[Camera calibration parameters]
──────────

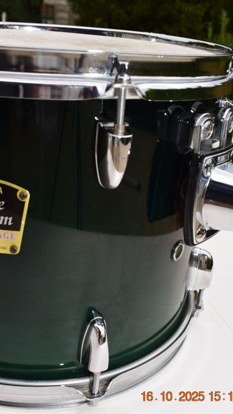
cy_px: 218
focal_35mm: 41
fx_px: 450
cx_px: 108
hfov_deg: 29.0
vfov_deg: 49.4
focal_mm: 24
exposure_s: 1/200
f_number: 9.5
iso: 220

──────────

▶ Exercise goal
Reproduce the line containing "focal_35mm: 41" and every line after it. Stop at the last line of the records, and add nothing.

▶ Response to the task
focal_35mm: 41
fx_px: 450
cx_px: 108
hfov_deg: 29.0
vfov_deg: 49.4
focal_mm: 24
exposure_s: 1/200
f_number: 9.5
iso: 220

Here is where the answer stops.